# Jack's cast and some SCANDAL!



## Chivahn (Mar 30, 2007)

This is Jack after we got back from the vet and he had his foot wrapped.....










He was slightly less than amused.

And I went to go feed the boys today and found Wingman and Curly in a very compromising position!










"We weren't doing anything, we promise! It's not what it looks like!" :wink:


----------



## CaptainFlow (May 16, 2007)

"WE CAN EXPLAIN!!!" 

Haha, cute!


----------



## dragonegg (Oct 2, 2007)

They do have a kind of guilty look on their faces...


----------



## Chivahn (Mar 30, 2007)

They had been sleeping quite snorglier, but woke up when I went to grab my camera. Grr.


----------



## Trika (Oct 25, 2007)

"snorglier" ahaha soo cute!


----------



## CaptainFlow (May 16, 2007)

Actually, now that I look at it, doesn't Wingman (I think? The white furry one, anyway) look a little like a mistress? It's like he's saying "That's right, he's happy with ME." And Curly (?? Cute, if it is, naming a hairless rat Curly!) is like the cheating husband... "Oh, shoot, no, honey, wait, let me explain!" 

Or like teenagers caught by their parents... well, clearly in this case, Curly's parents... 

And I'm sorry if I offend Wingman, I know he's a guy, but he just looks like he's enjoying every moment of being caught! The brazen hussy role. Although I suppose men can be brazen hussies, too... If so, Wingman's batting for the other team, and Curly doesn't want anyone to know he's participating!


----------



## Chivahn (Mar 30, 2007)

__Challenges__
(1) In the forum thread about pet rats, condense the paragraph beginning "Actually, now that I look at it" into a short bulleted list that keeps its main points.
(2) From the forum thread about pet rats, reproduce everything from "## dragonegg (Oct" down to "my camera. Grr.", swapping "camera" for "phone".
(3) Extend the forum thread about pet rats with the next part, picking up from where it stops.

__Recorded information__

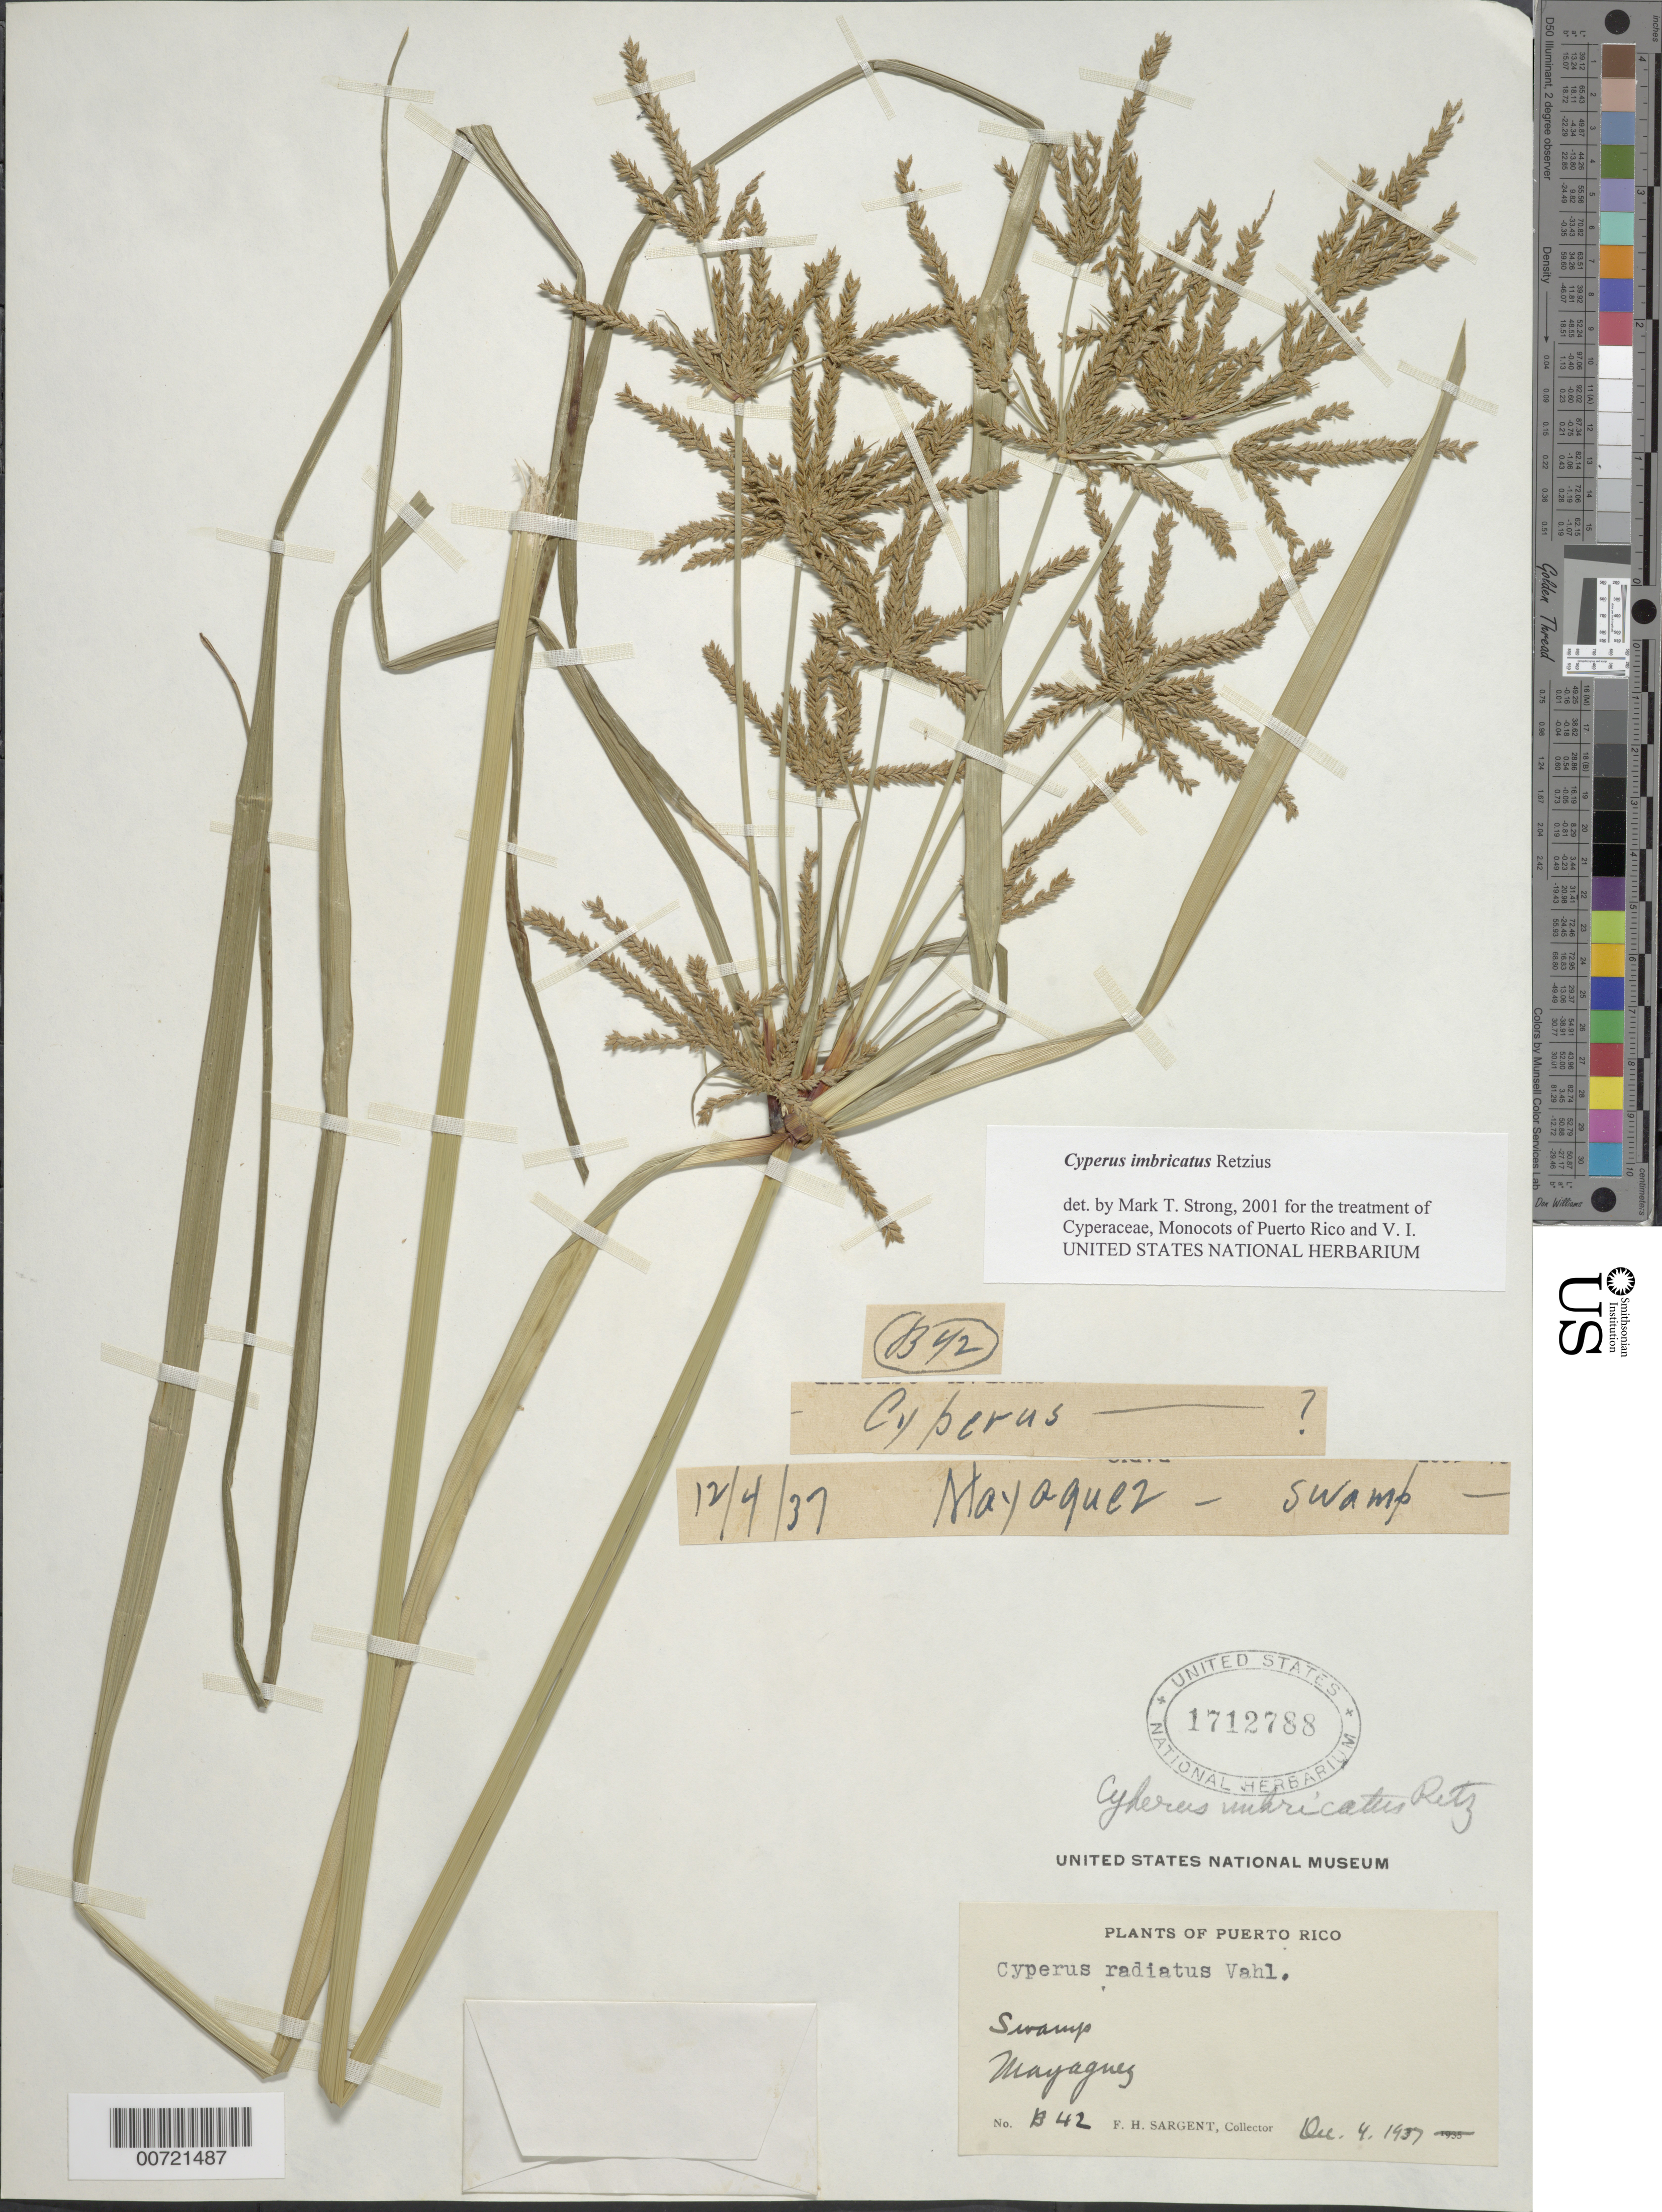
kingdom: Plantae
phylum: Tracheophyta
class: Liliopsida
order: Poales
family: Cyperaceae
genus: Cyperus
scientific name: Cyperus imbricatus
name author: Retz.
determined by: Strong, M. T., (US), Smithsonian Institution - National Museum of Natural History (UNITED STATES)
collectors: F. H. Sargent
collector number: B42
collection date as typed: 04 Dec 1937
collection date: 1937-12-04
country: Puerto Rico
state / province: Mayagüez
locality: Mayagüez.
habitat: Swamp.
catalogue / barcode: US 1712788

__Response list__
(1)
- Wingman (apparently the white furry one) looks a little like a mistress, as if saying "That's right, he's happy with ME."
- Curly (possibly the hairless rat, a name the poster finds cute for him) seems like the cheating husband saying "Oh, shoot, no, honey, wait, let me explain!"

(2)
## dragonegg (Oct 2, 2007)

They do have a kind of guilty look on their faces...


----------



## Chivahn (Mar 30, 2007)

They had been sleeping quite snorglier, but woke up when I went to grab my phone. Grr.

(3)
Wingy does look like a girl, I accuse him of being a Drag-Rat quite often, hahaha!


----------



## twitch (Jan 4, 2007)

i must have missed it, but why was jack in a cast? didn't just chew it right off anyway?


----------



## Chivahn (Mar 30, 2007)

I don't know what he did. But no bones were broken, but his foot was huge (like, as big around as my thumb) and purple and he couldn't walk on it. The vet said he probably got it caught on the edge of the level in the FN and hung for a while while I was at work. Poor baby! It was more of a wrap than a cast, but he kept it on for like 3 days before chewing it up. He's on antiinflammatories and antibiotics for 10 days, but he's doing great and the foot looks normal again


----------



## kaylaface (Sep 6, 2007)

Cuteness!


----------



## Eliza (Jan 20, 2008)

So cute! Hope Jack gets better.


----------



## rattieluver (Dec 29, 2007)

Bwahahahahaha! I love it, My girls have a few of those moments but there's never a camera near by!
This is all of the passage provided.